Días atrás he visto la película Regreso a Itaca , del francés Laurent Cantet, que recrea una reunión de viejos amigos cincuentones en una azotea cubana junto al Malecón. Allí se juntan un escritor sin inspiración --alter ego de Leonardo Padura, galardonado recientemente con el premio Princesa de Asturias de las Letras--, una oftalmóloga con mala leche, un pintor que no ha vuelto a pintar nada que le merezca la pena, un ingeniero que se dedica a la chatarra y un oligarca comunista que ha convertido en casta la revolución. Es la azotea de los sueños rotos, de las frustraciones que asfixian, de la melancolía convertida en enfermedad incurable mientras los recuerdos les encabronan, las desavenencias les distancian y los reproches les matan. Las horas pasan y la sensación de que los años han transcurrido aún más deprisa de lo que creían evidencia el cansancio de la vida y el incurable vacío. Es una metáfora de lo que hoy puede ser la Cuba post revolucionaria pero, más que eso, es el retrato de una generación, a uno o al otro lado del mar, abrumada por encontrarse al final del camino. Se habla mucho de las generaciones perdidas entre nuestros jóvenes --que no tienen trabajo--, nuestros vecinos --ya lo perdieron, junto a sus familias y la poca ilusión que les quedaba-- y nuestros mayores --a los que reenganchamos sin rubor-- pero poco se dice de quienes, tal vez habiéndolo tenido casi todo, ahora descubren que las ideologías son una patraña, la sociedad un espectáculo y sus propias vidas un remedo de lo que soñaron.

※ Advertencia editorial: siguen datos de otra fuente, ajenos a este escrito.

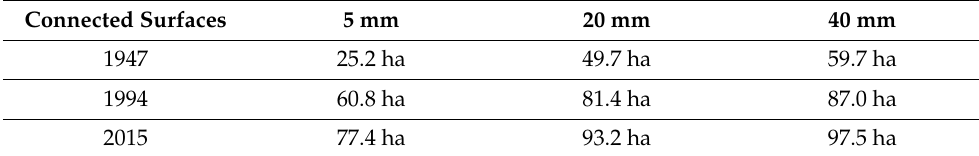
Table 3. Evolution of connected areas.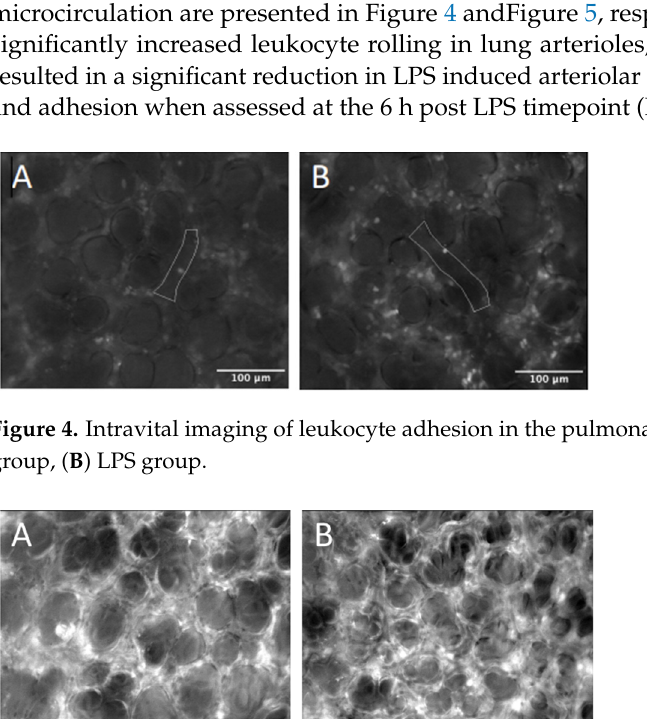
( A ) ( B ) ( C ) Figure 6. DIBI reduces leukocyte rolling and adhesion and improves capillary perfusion in the pul- monary microcirculation following intranasal LPS challenge in mice. Leukocyte–endothelial C O N L P S L P S + D I B I 0 200 400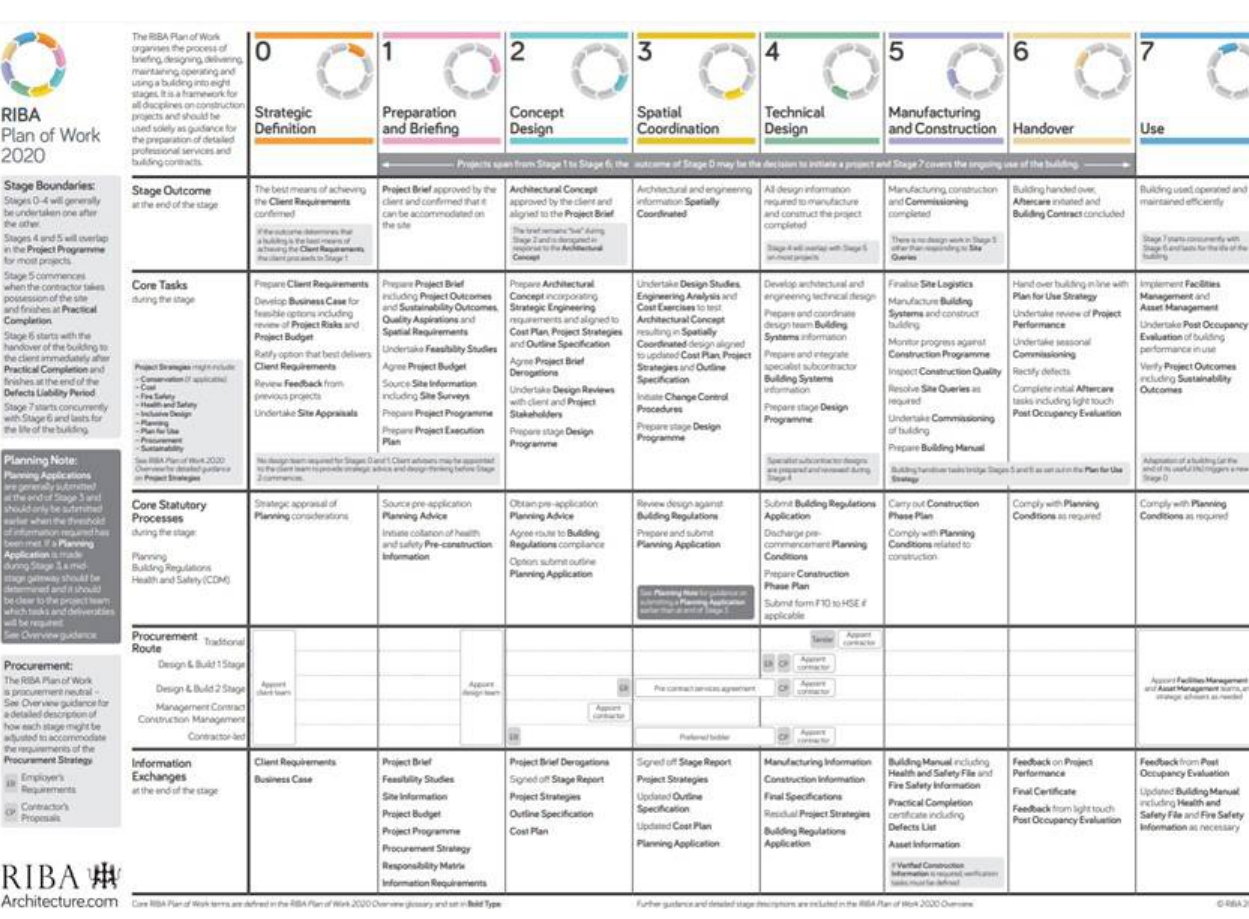
Figure 8. RIBA Plan of Work 2020.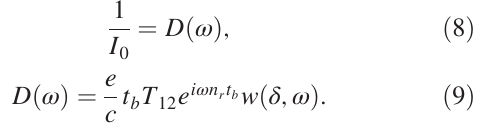
FIG. 14. Comparison of the I formulas and BMAD simulation for N p ¼ 2 . Parameters: ct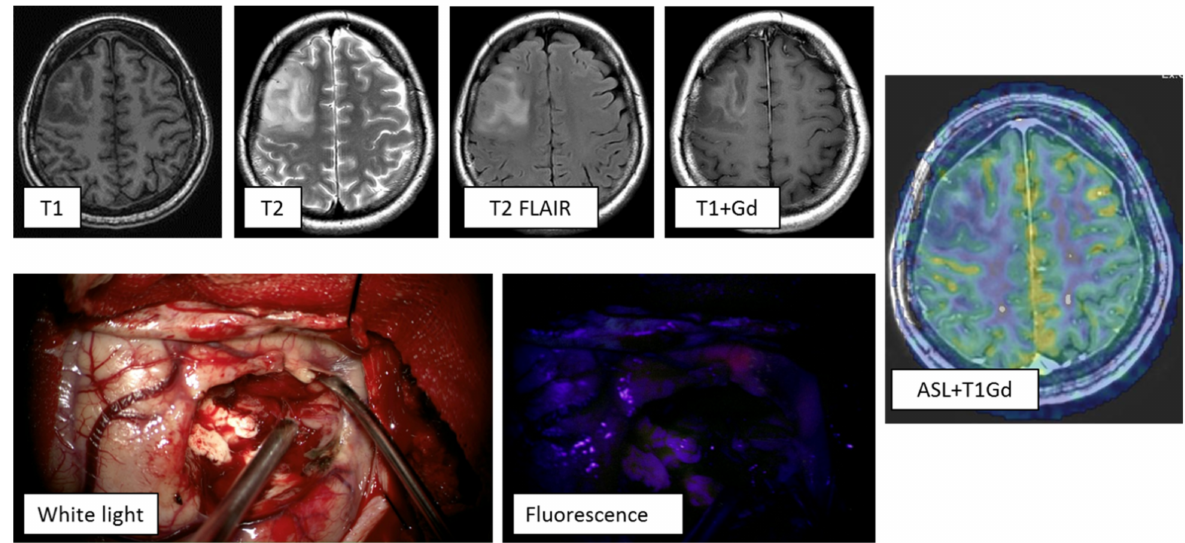
Figure 4. MRI study of a patient with a tumor of the right frontal lobe. ASL perfusion did not reveal areas of increased blood flow in the tumor stroma: TBF = 58.51 mL/100 g/min. During the operation, using fluorescence diagnostics, a dotted area of the fluorescence was visualized in the tumor, which was insufficient to determine its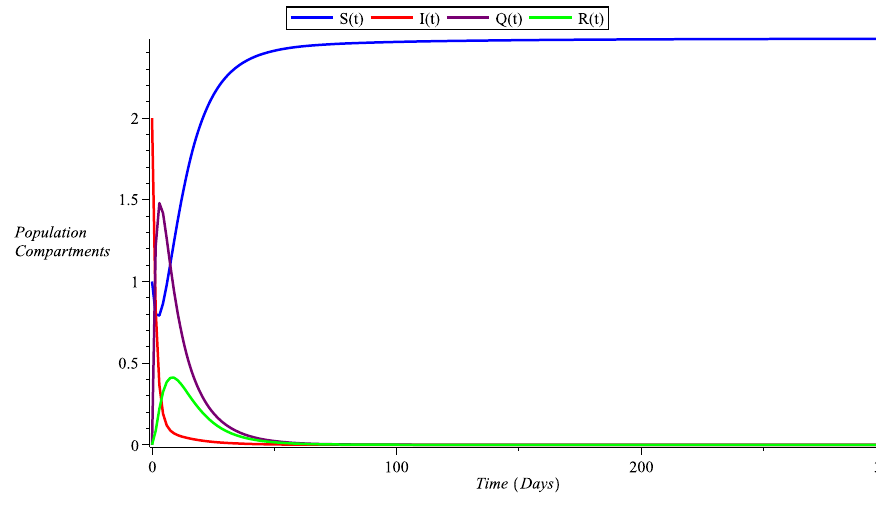
Fig. 6. Time-course solution with strict social isolation and total lockdown , σ = 0 . 70 , η = 0 . 0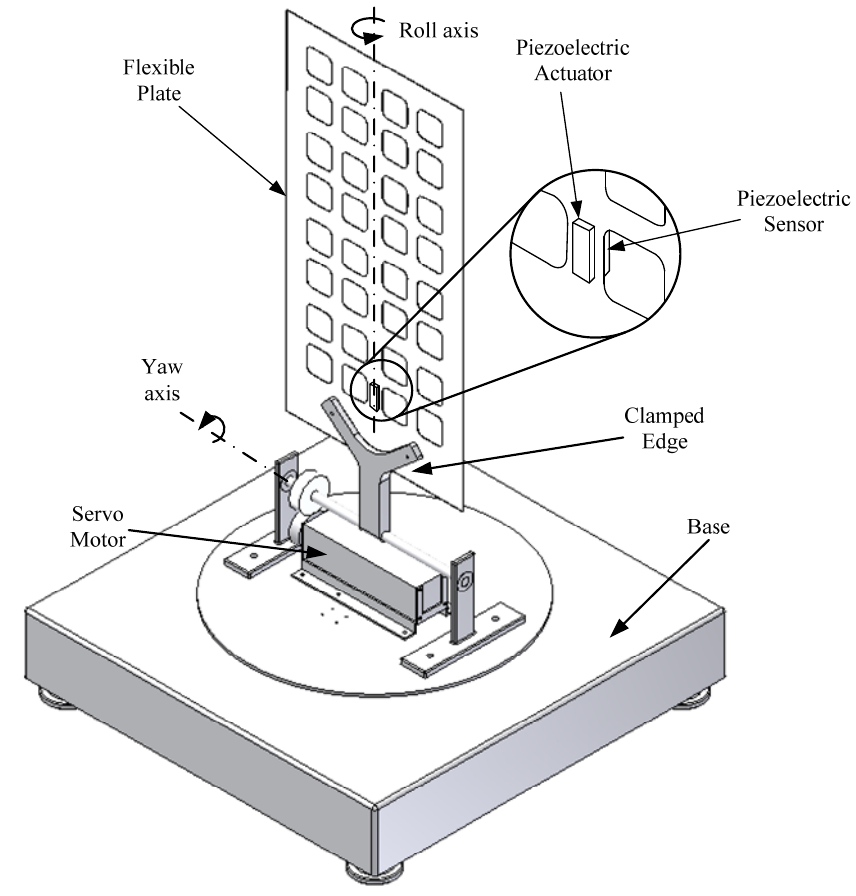
Figure 1. Motor ‐ driven system for the rotation of thin flexible plate held in a vertical position. Figure 1. Motor-driven system for the rotation of thin flexible plate held in a vertical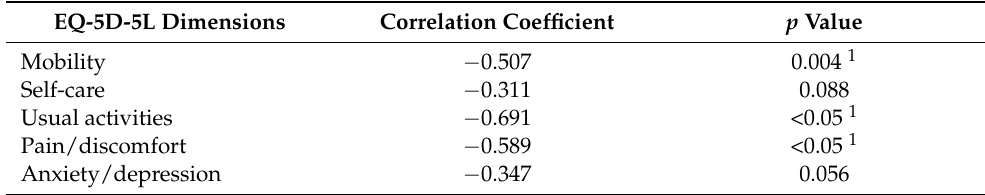
Table 3. Correlation between EQ-VAS with the five dimensions of the EQ-5D-5L. EQ-5D-5L Dimensions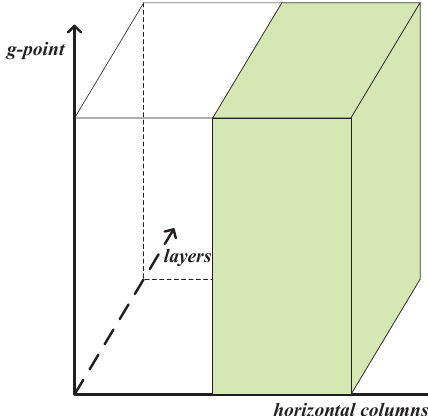
Figure 3. Schematic diagram of 1-D decomposition for the RRTMG_LW in the GPU acceleration. Algorithm 3: Implementation of inatm_d based on CUDA Fortran in 1-D decomposition. attributes(global) subroutine inatm_d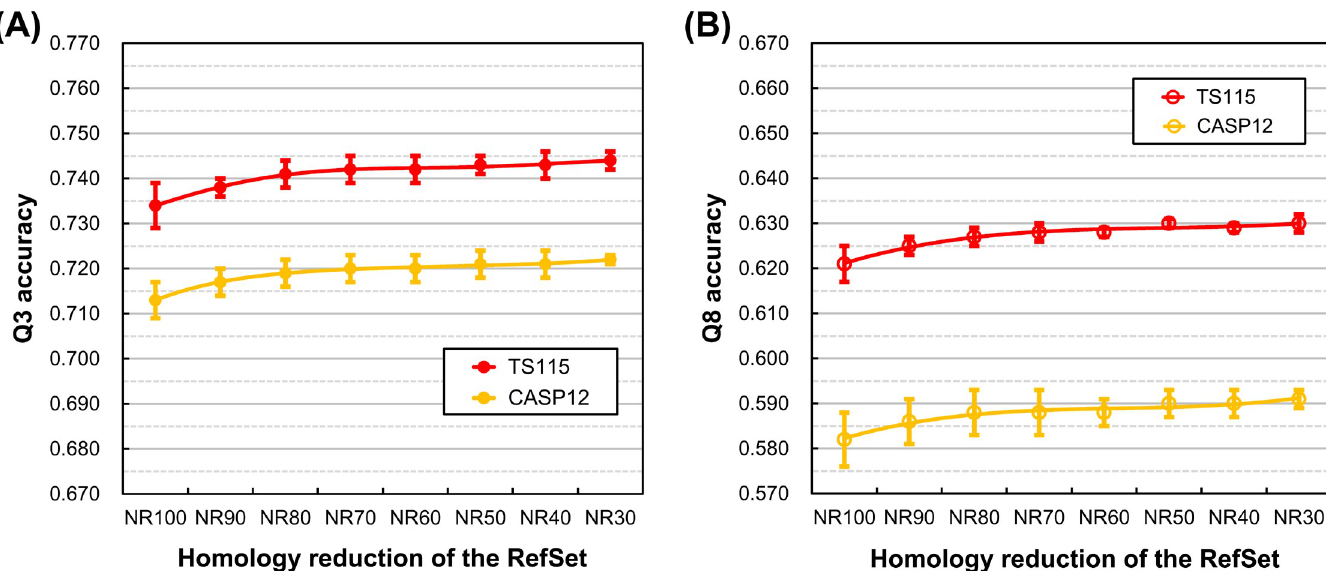
Fig 6. Accuracy of seven state-of-the-art secondary structure prediction methods evaluated using homology reduced PSSM reference datasets. (A) The average three-state SSP accuracy of state-of-the-art methods. (B) The average eight-state SSP accuracy of state-of-the-art methods. Advanced SSP methods including three-state algorithms PSIPRED [27], Scorpion [32], Spider2 [33] and SpineX [31], as well as eight-state DeepCNF [35], RaptorX [30], and SSpro8 [29] were utilized. The three-state test (A) was performed using all methods, and the eight-state test (B) was performed using eight-state algorithms. The query sets were independent test datasets TS115 and CASP12. The source of reference sequences was the UniRef of 2015. In addition to homology reduction, the reference dataset’s size was fixed at one million sequences by random sampling in each test group. With random sampling, for each SSP method, the experiment was repeated five times to obtain the average and standard deviation of its accuracy at all homology levels. Finally, the statistics of the tested methods were averaged. The results reveal that the homology reduction of PSSM reference sequences can raise the practical accuracy of SSP methods.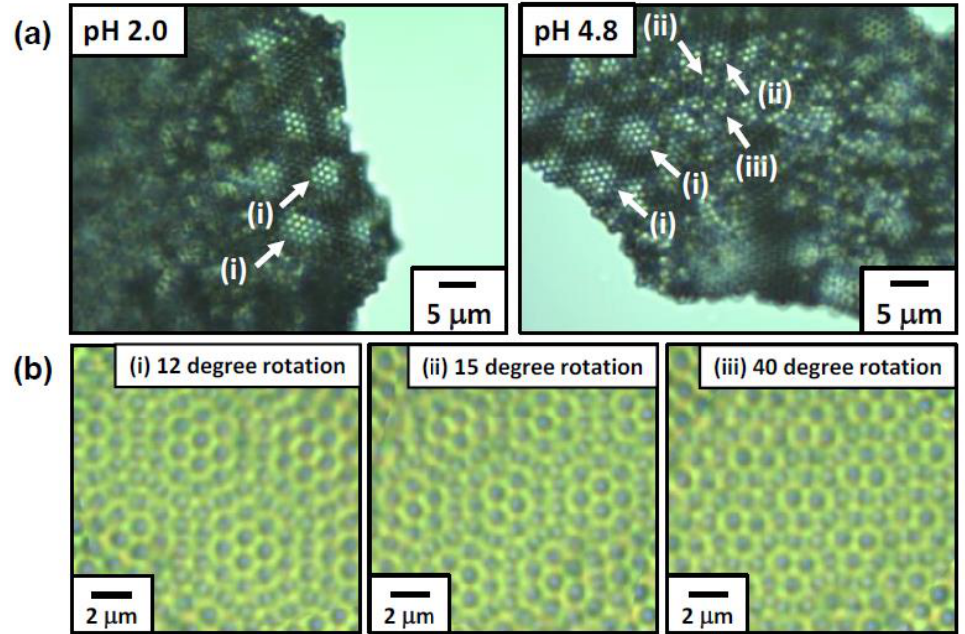
Figure 6. ( a ) Moiré patterns produced by ACMPA-PS particle bilayers as observed by optical microscopy. ( b ) Simulation images obtained by superimposing a semi-transparent (40% transmission) optical micrograph image of a hexagonally ordered particle array onto the identical non-transparent image after rotation of the semi-transparent image through angles of 15, 40 and 50° relative to the non-transparent image.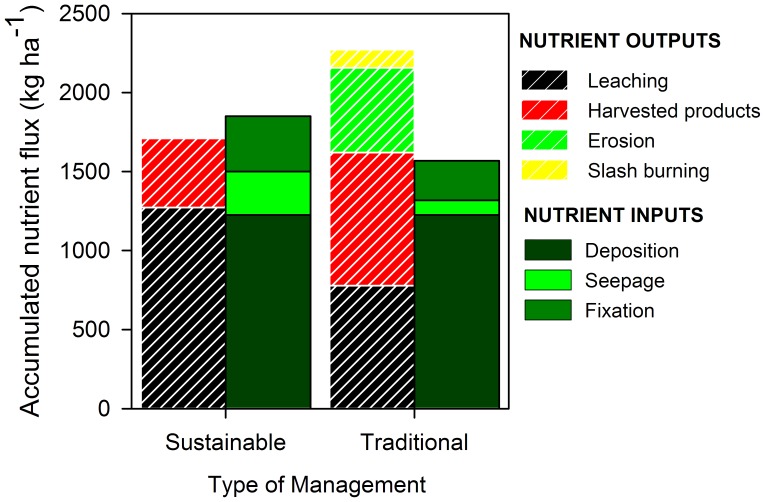
Accumulated N inputs (solid bars) and outputs (dashed bars) in Chinese subtropical plantations after 240 years of management under two most typical management regimes for traditional and sustainable plantations.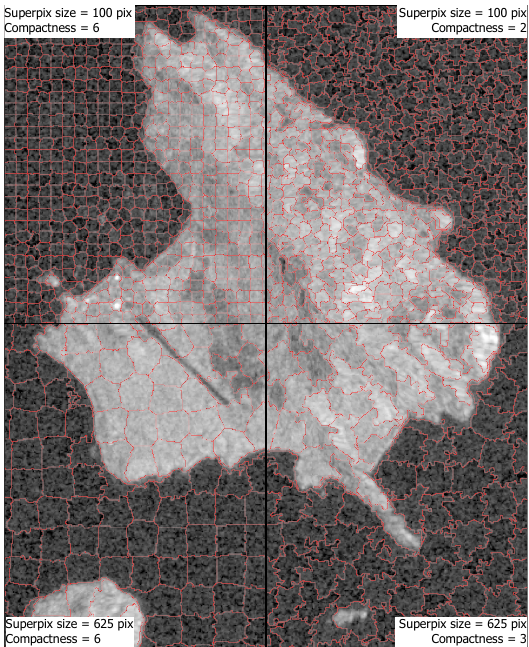
Figure 1. SLIC results comparison with different parameters. The original data is a mediated stack of 5 Sentinel-1 VH band acquired over the Lizard island,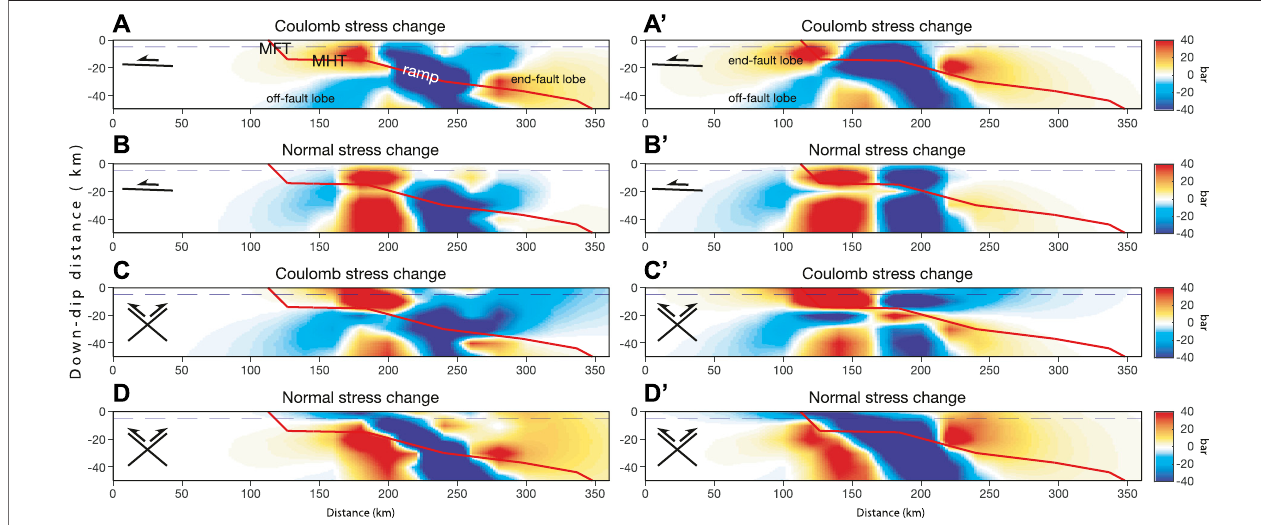
FIGURE11| Cross-sectionviewofthedistributionofstaticstresschangescausedbythe1714Bhutanearthquakealongapro fi leperpendiculartothestrikeofthe MFT. The left-hand panels show the Coulomb stress (A , C) normal stress (B , D) changes caused by a shock with hypocentre on the deep ramp of the MHT. The right- handpanelsshowtheCoulombstress (A 9 , C 9 ) normalstress (B 9 , D 9 ) changescausedbyashockwithhypocentreonthe fl aysegmentoftheMHT.Staticstresschanges are calculatedfor the subhorizontal planes withthe geometry 270/02/90( A , A 9 , B , B 9 ) and optimally oriented thrustfaults with the geometry 270/40/90( C , C 9 , D , D 9 ).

Las azoteas y terrazas son, en verano, punto de encuentro para descubrir nuevos ritmos o ginebras, alargar tertulias innecesarias o encontrar espejismos en el horizonte. Se me ocurren, en Badajoz, algunas: el paisaje desde lo alto del edificio Siglo XXI o, un clásico, la torre de Simago, el atardecer desde las Casas Consistoriales, las inéditas panorámicas desde la del Ayuntamiento, las emociones en el López de Ayala y, bueno, ya puestos, la gastronomía con vistas desde El Sigar o el Mirador del Guadiana. Aunque, para emociones fuertes, la terraza de Lonnegan con las perritas y la mini piscina o la del Bocas en modo pasarela y flamenqueo a todas horas. O desde donde nos llamaban cuando pequeños después de pasar el día entero jugando a rescatar, sin tocar una play, con televisiones de un solo canal y sin enviar un puñetero guasap. No es de extrañar que una azotea, aquí o en La Habana, pueda convertirse ahora en un diván, donde echamos de menos demasiadas caras y ya van siendo muchas las cargas.